╭──

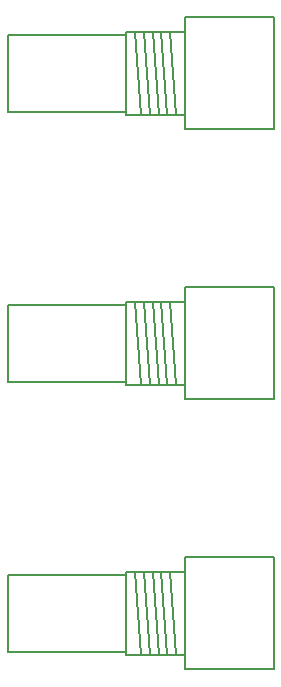
<source format=gbr>
G04 EAGLE Gerber RS-274X export*
G75*
%MOMM*%
%FSLAX34Y34*%
%LPD*%
%INSilkscreen Bottom*%
%IPPOS*%
%AMOC8*
5,1,8,0,0,1.08239X$1,22.5*%
G01*
%ADD10C,0.203200*%


D10*
X74650Y530100D02*
X74650Y435100D01*
X74650Y530100D02*
X-350Y530100D01*
X-350Y435100D01*
X74650Y435100D01*
X-30350Y447600D02*
X-50350Y447600D01*
X-30350Y447600D02*
X-22850Y447600D01*
X-15350Y447600D01*
X-7850Y447600D01*
X-350Y447600D01*
X-35350Y517600D02*
X-50350Y517600D01*
X-35350Y517600D02*
X-27850Y517600D01*
X-20350Y517600D01*
X-12850Y517600D01*
X-350Y517600D01*
X-50350Y517600D02*
X-50350Y447600D01*
X-37850Y447600D02*
X-42850Y517600D01*
X-35350Y517600D02*
X-30350Y447600D01*
X-22850Y447600D02*
X-27850Y517600D01*
X-20350Y517600D02*
X-15350Y447600D01*
X-7850Y447600D02*
X-12850Y517600D01*
X-50350Y450100D02*
X-150350Y450100D01*
X-150350Y515100D02*
X-50350Y515100D01*
X-150350Y515100D02*
X-150350Y450100D01*
X74650Y892300D02*
X74650Y987300D01*
X-350Y987300D01*
X-350Y892300D01*
X74650Y892300D01*
X-30350Y904800D02*
X-50350Y904800D01*
X-30350Y904800D02*
X-22850Y904800D01*
X-15350Y904800D01*
X-7850Y904800D01*
X-350Y904800D01*
X-35350Y974800D02*
X-50350Y974800D01*
X-35350Y974800D02*
X-27850Y974800D01*
X-20350Y974800D01*
X-12850Y974800D01*
X-350Y974800D01*
X-50350Y974800D02*
X-50350Y904800D01*
X-37850Y904800D02*
X-42850Y974800D01*
X-35350Y974800D02*
X-30350Y904800D01*
X-22850Y904800D02*
X-27850Y974800D01*
X-20350Y974800D02*
X-15350Y904800D01*
X-7850Y904800D02*
X-12850Y974800D01*
X-50350Y907300D02*
X-150350Y907300D01*
X-150350Y972300D02*
X-50350Y972300D01*
X-150350Y972300D02*
X-150350Y907300D01*
X74650Y758700D02*
X74650Y663700D01*
X74650Y758700D02*
X-350Y758700D01*
X-350Y663700D01*
X74650Y663700D01*
X-30350Y676200D02*
X-50350Y676200D01*
X-30350Y676200D02*
X-22850Y676200D01*
X-15350Y676200D01*
X-7850Y676200D01*
X-350Y676200D01*
X-35350Y746200D02*
X-50350Y746200D01*
X-35350Y746200D02*
X-27850Y746200D01*
X-20350Y746200D01*
X-12850Y746200D01*
X-350Y746200D01*
X-50350Y746200D02*
X-50350Y676200D01*
X-37850Y676200D02*
X-42850Y746200D01*
X-35350Y746200D02*
X-30350Y676200D01*
X-22850Y676200D02*
X-27850Y746200D01*
X-20350Y746200D02*
X-15350Y676200D01*
X-7850Y676200D02*
X-12850Y746200D01*
X-50350Y678700D02*
X-150350Y678700D01*
X-150350Y743700D02*
X-50350Y743700D01*
X-150350Y743700D02*
X-150350Y678700D01*
M02*

</source>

╰──

__REQUIRED WORK__. Line by line, give the material above again exactly, but without any pictures.

__OUTPUT OF THE EXERCISE__.
<source format=gbr>
G04 EAGLE Gerber RS-274X export*
G75*
%MOMM*%
%FSLAX34Y34*%
%LPD*%
%INSilkscreen Bottom*%
%IPPOS*%
%AMOC8*
5,1,8,0,0,1.08239X$1,22.5*%
G01*
%ADD10C,0.203200*%


D10*
X74650Y530100D02*
X74650Y435100D01*
X74650Y530100D02*
X-350Y530100D01*
X-350Y435100D01*
X74650Y435100D01*
X-30350Y447600D02*
X-50350Y447600D01*
X-30350Y447600D02*
X-22850Y447600D01*
X-15350Y447600D01*
X-7850Y447600D01*
X-350Y447600D01*
X-35350Y517600D02*
X-50350Y517600D01*
X-35350Y517600D02*
X-27850Y517600D01*
X-20350Y517600D01*
X-12850Y517600D01*
X-350Y517600D01*
X-50350Y517600D02*
X-50350Y447600D01*
X-37850Y447600D02*
X-42850Y517600D01*
X-35350Y517600D02*
X-30350Y447600D01*
X-22850Y447600D02*
X-27850Y517600D01*
X-20350Y517600D02*
X-15350Y447600D01*
X-7850Y447600D02*
X-12850Y517600D01*
X-50350Y450100D02*
X-150350Y450100D01*
X-150350Y515100D02*
X-50350Y515100D01*
X-150350Y515100D02*
X-150350Y450100D01*
X74650Y892300D02*
X74650Y987300D01*
X-350Y987300D01*
X-350Y892300D01*
X74650Y892300D01*
X-30350Y904800D02*
X-50350Y904800D01*
X-30350Y904800D02*
X-22850Y904800D01*
X-15350Y904800D01*
X-7850Y904800D01*
X-350Y904800D01*
X-35350Y974800D02*
X-50350Y974800D01*
X-35350Y974800D02*
X-27850Y974800D01*
X-20350Y974800D01*
X-12850Y974800D01*
X-350Y974800D01*
X-50350Y974800D02*
X-50350Y904800D01*
X-37850Y904800D02*
X-42850Y974800D01*
X-35350Y974800D02*
X-30350Y904800D01*
X-22850Y904800D02*
X-27850Y974800D01*
X-20350Y974800D02*
X-15350Y904800D01*
X-7850Y904800D02*
X-12850Y974800D01*
X-50350Y907300D02*
X-150350Y907300D01*
X-150350Y972300D02*
X-50350Y972300D01*
X-150350Y972300D02*
X-150350Y907300D01*
X74650Y758700D02*
X74650Y663700D01*
X74650Y758700D02*
X-350Y758700D01*
X-350Y663700D01*
X74650Y663700D01*
X-30350Y676200D02*
X-50350Y676200D01*
X-30350Y676200D02*
X-22850Y676200D01*
X-15350Y676200D01*
X-7850Y676200D01*
X-350Y676200D01*
X-35350Y746200D02*
X-50350Y746200D01*
X-35350Y746200D02*
X-27850Y746200D01*
X-20350Y746200D01*
X-12850Y746200D01*
X-350Y746200D01*
X-50350Y746200D02*
X-50350Y676200D01*
X-37850Y676200D02*
X-42850Y746200D01*
X-35350Y746200D02*
X-30350Y676200D01*
X-22850Y676200D02*
X-27850Y746200D01*
X-20350Y746200D02*
X-15350Y676200D01*
X-7850Y676200D02*
X-12850Y746200D01*
X-50350Y678700D02*
X-150350Y678700D01*
X-150350Y743700D02*
X-50350Y743700D01*
X-150350Y743700D02*
X-150350Y678700D01*
M02*

</source>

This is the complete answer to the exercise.